We like the Army the definition - and I hope we don't lose it in this case. The Army definition states that the evidence must exclude every fair and rational hypothesis except for that of guilt. I have won many cases referencing that standard in closing:
A “reasonable doubt” is not a fanciful or ingenious doubt or conjecture, but an honest, conscientious doubt suggested by the material evidence or lack of it in the case. It is an honest misgiving generated by insufficiency of proof of guilt. “Proof beyond a reasonable doubt” means proof to an evidentiary certainty, although not necessarily to an absolute or mathematical certainty.

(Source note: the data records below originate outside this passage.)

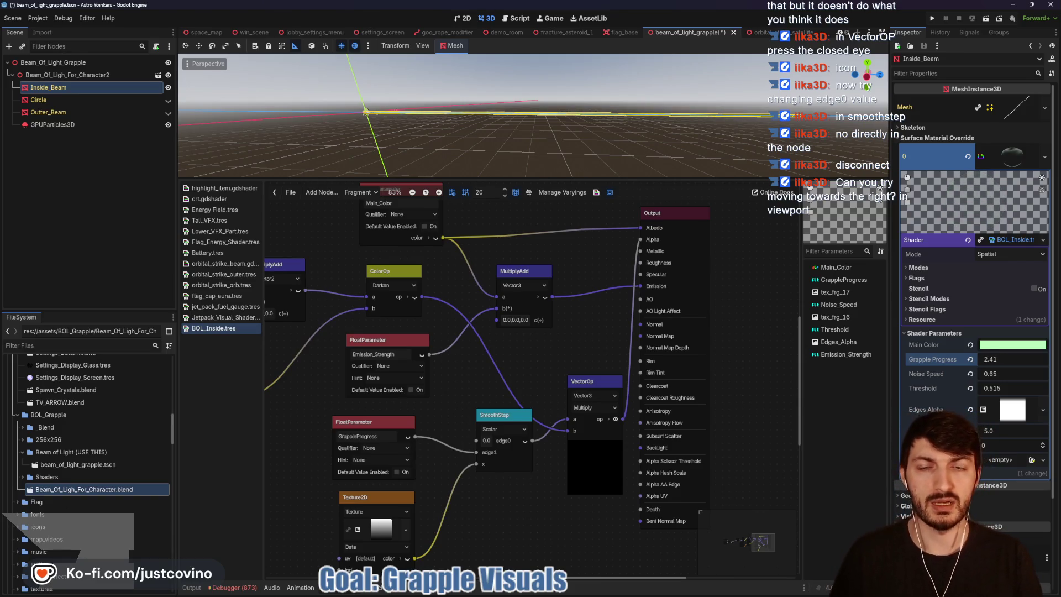
drag(992, 360, 985, 359)
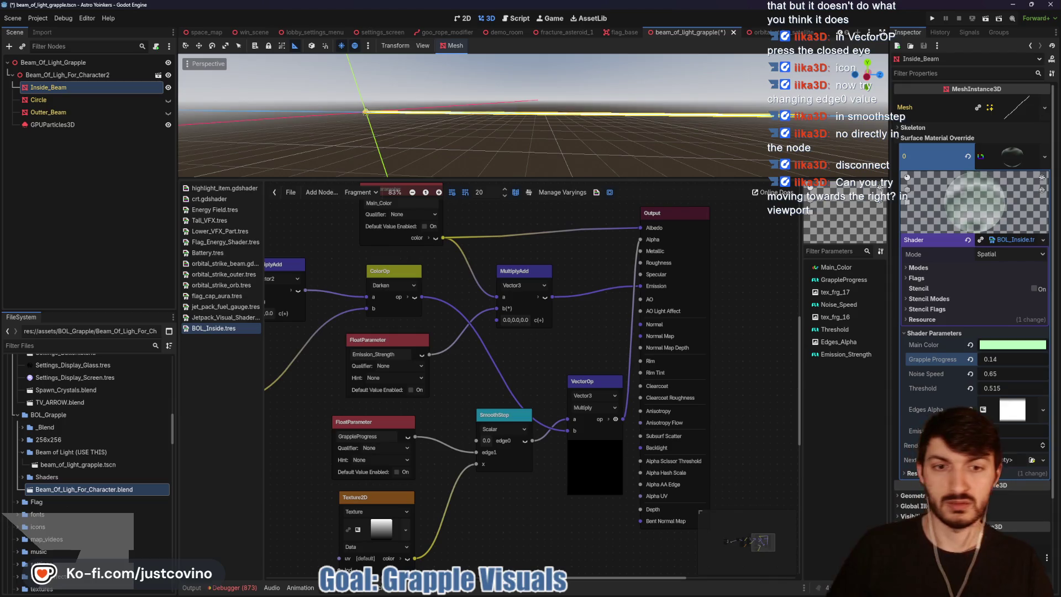
drag(992, 359, 1015, 360)
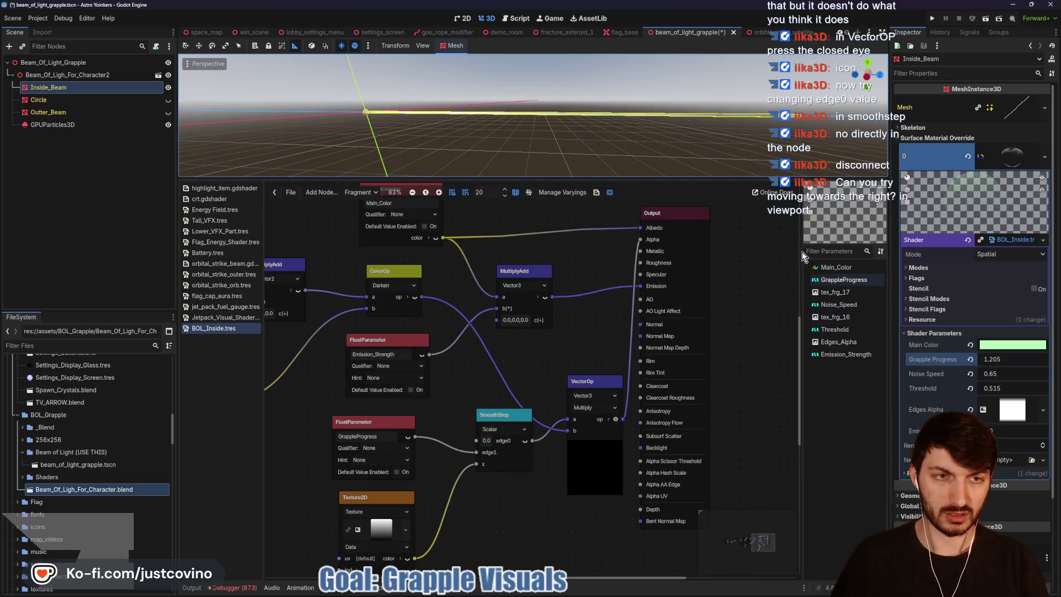
scroll(665, 141, up, 3)
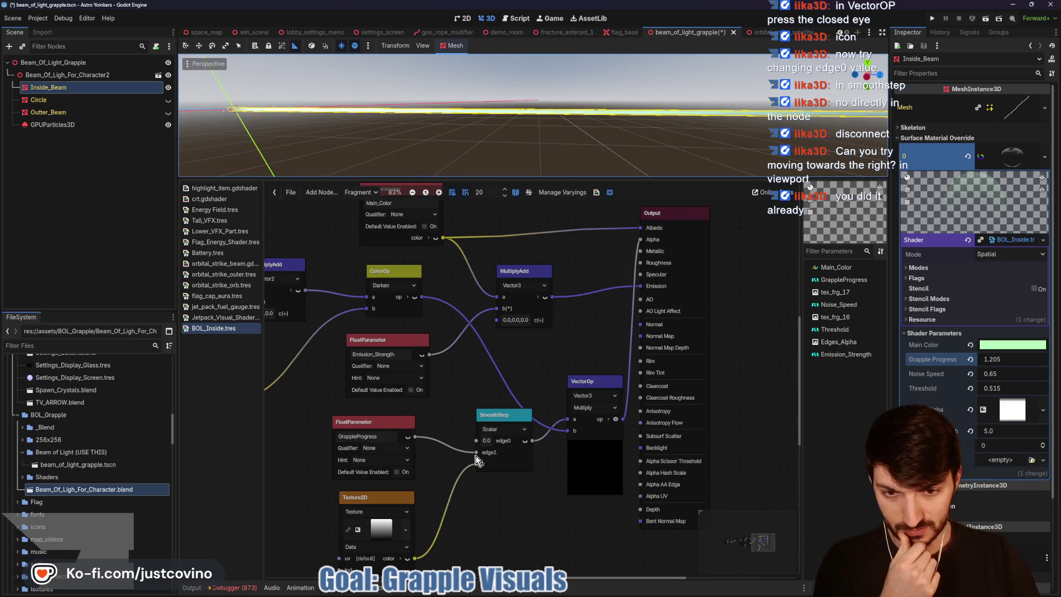
Step: Wire GrappleProgress into SmoothStep edge0 and make the gradient run horizontally, white to black
drag(476, 452, 477, 440)
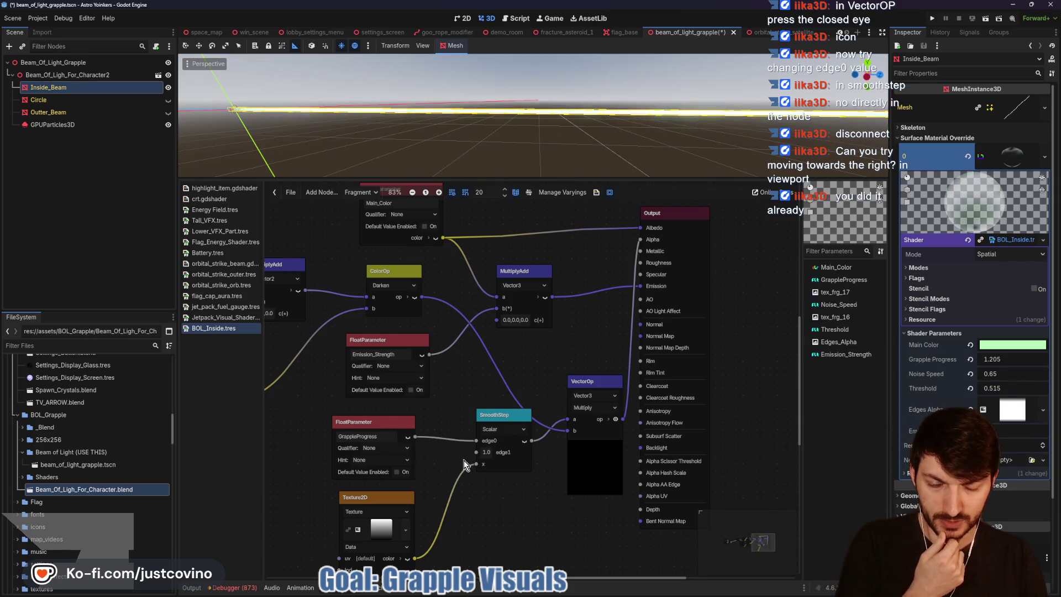
click(380, 532)
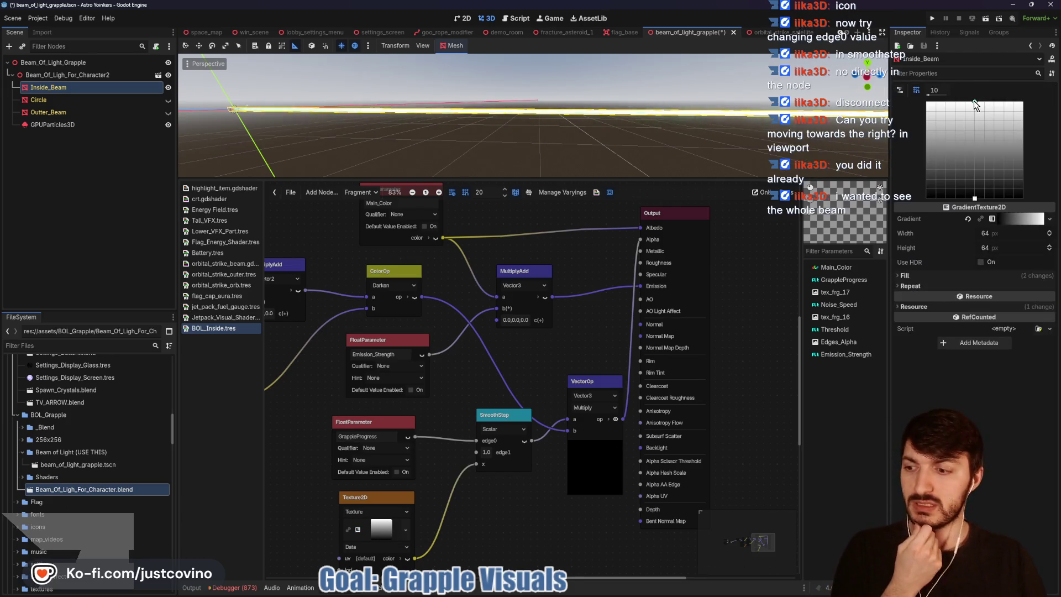
mouse_move(975, 102)
mouse_down()
mouse_move(949, 180)
mouse_move(956, 197)
mouse_move(973, 109)
mouse_up()
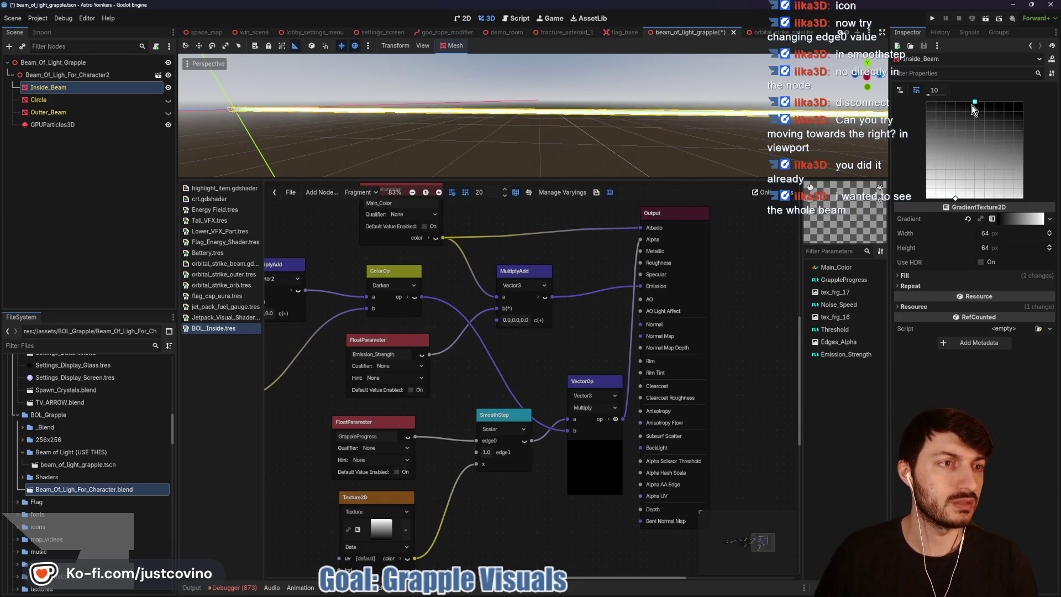
drag(956, 198, 965, 198)
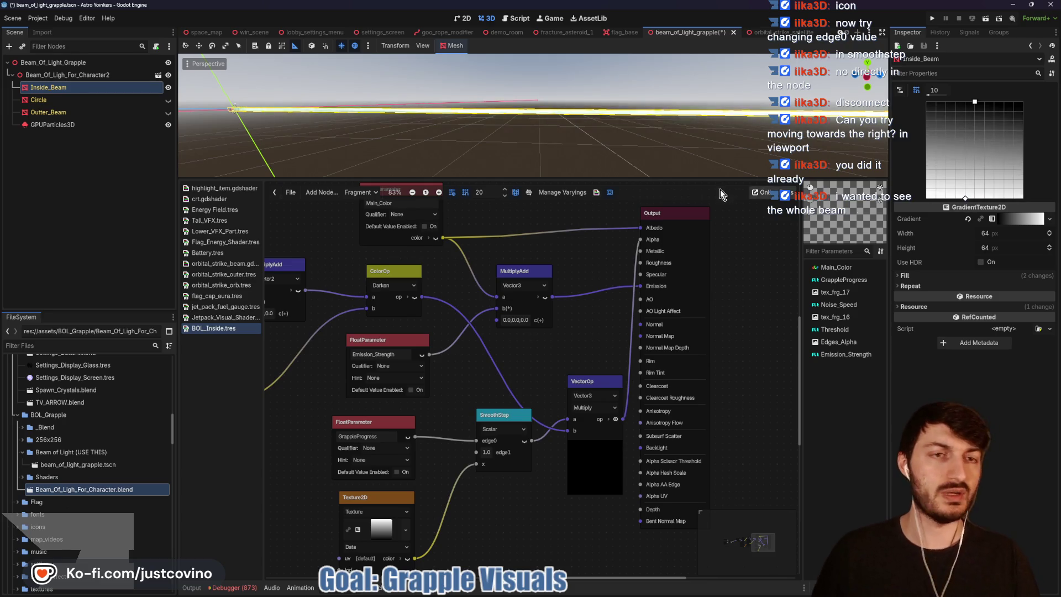
Step: Save the scene and return to Inside_Beam's shader parameters with a larger 3D view
key(ctrl+s)
click(49, 87)
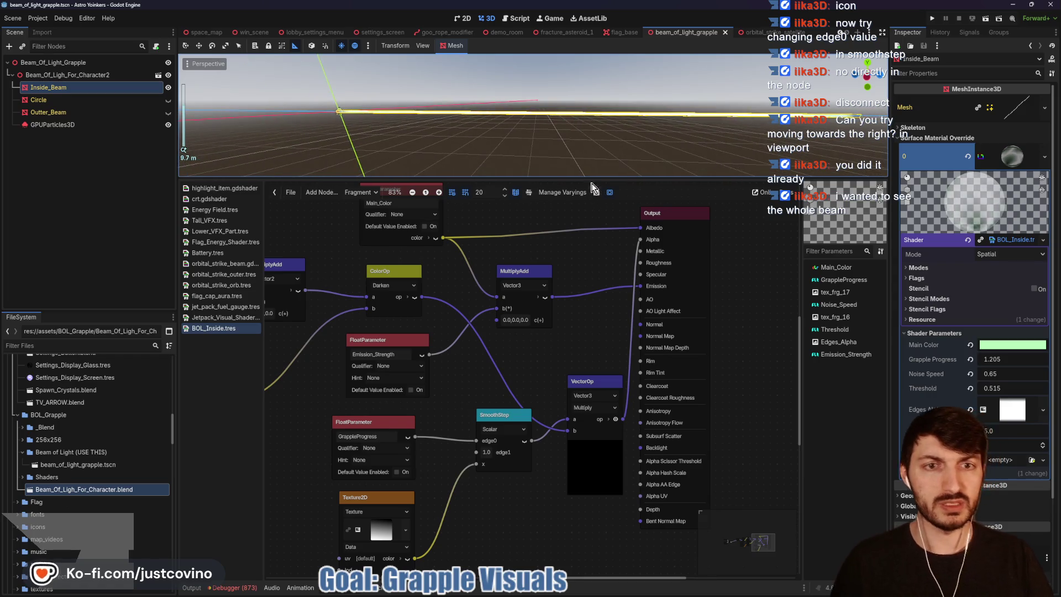
drag(596, 180, 578, 451)
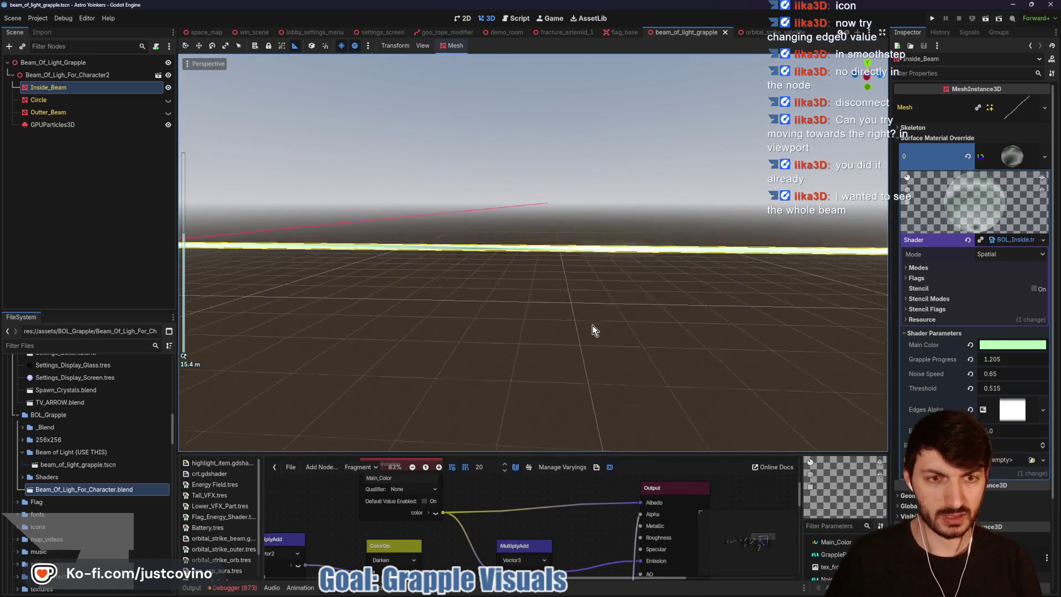
Step: Pan to show the whole beam and set Grapple Progress to 0.0, nudging it toward 0.095
mouse_move(683, 303)
mouse_down()
mouse_move(651, 258)
mouse_move(665, 264)
mouse_up()
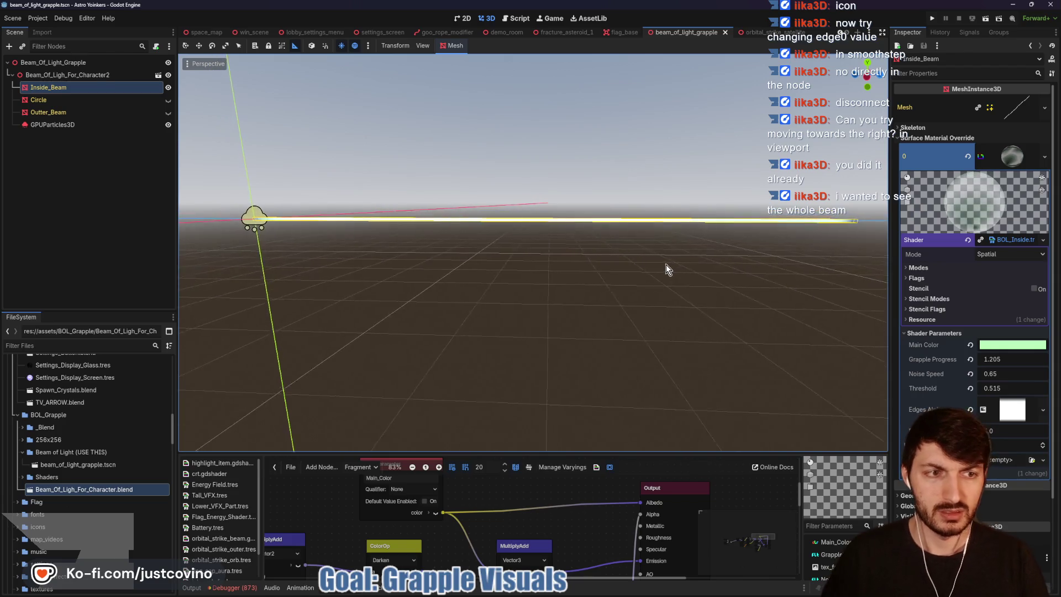
click(1003, 360)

The proof must be such as to exclude not every hypothesis or possibility of innocence, but every fair and rational hypothesis except that of guilt.
The Navy and Marine Corps uses a definition that talks about general misgivings:
By reasonable doubt is intended not a fanciful, speculative, or ingenious doubt or conjecture, but an honest and actual doubt suggested by the material evidence or lack of it in the case. It is a genuine misgiving caused by insufficiency of proof of guilt. Reasonable doubt is a fair and rational doubt based upon reason and common sense and arising from the state of the evidence. Proof beyond a reasonable doubt is proof that leaves you firmly convinced of the accused's guilt.
There are very few things in this world that we know with absolute certainty, and in criminal cases, the law does not require proof that overcomes every possible doubt. If, based on your consideration of the evidence, you are firmly convinced that the accused is guilty of the crime charged, you must find him/her guilty. If, on the other hand, you think there is a real possibility that he/she is not guilty, you shall give him/her the benefit of the doubt and find him/her not guilty.
I will be watching this case with great interest to see whether we wind up with a uniform definition of reasonable doubt.
A copy of the grant order and a Motion for Appropriate Relief that the accused filed in Mclour is attached for some light reading. Hats off to the Air Force appellate attorneys for preparing a draft motion for others to use.